DATA RECORDS section start
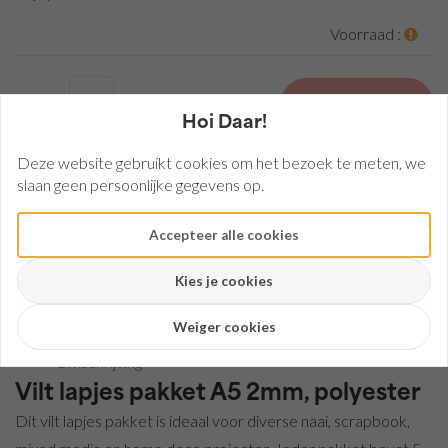
breed,
circa |
Voorraad :
1 mm
Vilt
90 cm
Aantal:
Bestellen
breed
Hoi Daar!
| 3
Deze website gebruikt cookies om het bezoek te meten, we
mm
slaan geen persoonlijke gegevens op.
Vilt
50
x
Accepteer alle cookies
Heeft u een vraag over dit product?
75
Stel ons uw vraag
cm
Kies je cookies
Mail
0345-582790
| 3
mm
Weiger cookies
Mix
Omschrijving
Vilt
| 3
Vilt lapjes pakket A5 2mm, polyester
mm
Dit vilt lapjes pakket is ideaal voor diverse naai, scrapbook,
Vilt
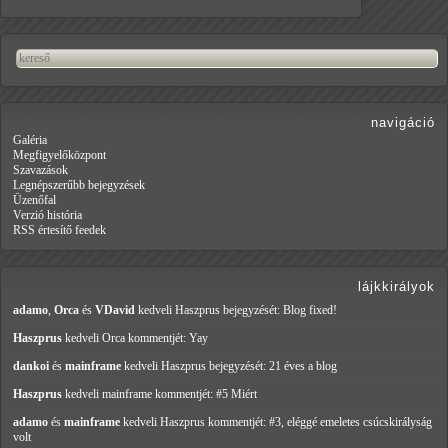
navigáció
Galéria
Megfigyelőközpont
Szavazások
Legnépszerűbb bejegyzések
Üzenőfal
Verzió história
RSS értesítő feedek
lájkkirályok
adamo
,
Orca
és
VDavid
kedveli Haszprus
bejegyzését: Blog fixed!
Haszprus
kedveli Orca
kommentjét: Yay
dankoi
és
mainframe
kedveli Haszprus
bejegyzését: 21 éves a blog
Haszprus
kedveli mainframe
kommentjét: #5 Miért
adamo
és
mainframe
kedveli Haszprus
kommentjét: #3, eléggé emeletes csúcskirályság
volt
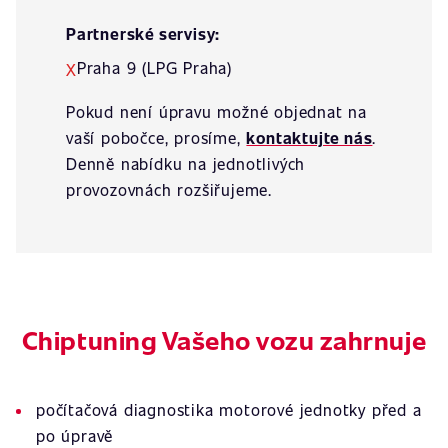
Partnerské servisy:
Praha 9 (LPG Praha)
X
Pokud není úpravu možné objednat na
vaší pobočce, prosíme,
kontaktujte nás
.
Denně nabídku na jednotlivých
provozovnách rozšiřujeme.
Chiptuning Vašeho vozu zahrnuje
počítačová diagnostika motorové jednotky před a
po úpravě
DATA RECORDS section end
Would you please copy all lines in the data that contain the word "vraag"?

FINAL ANSWER:
Heeft u een vraag over dit product?
Stel ons uw vraag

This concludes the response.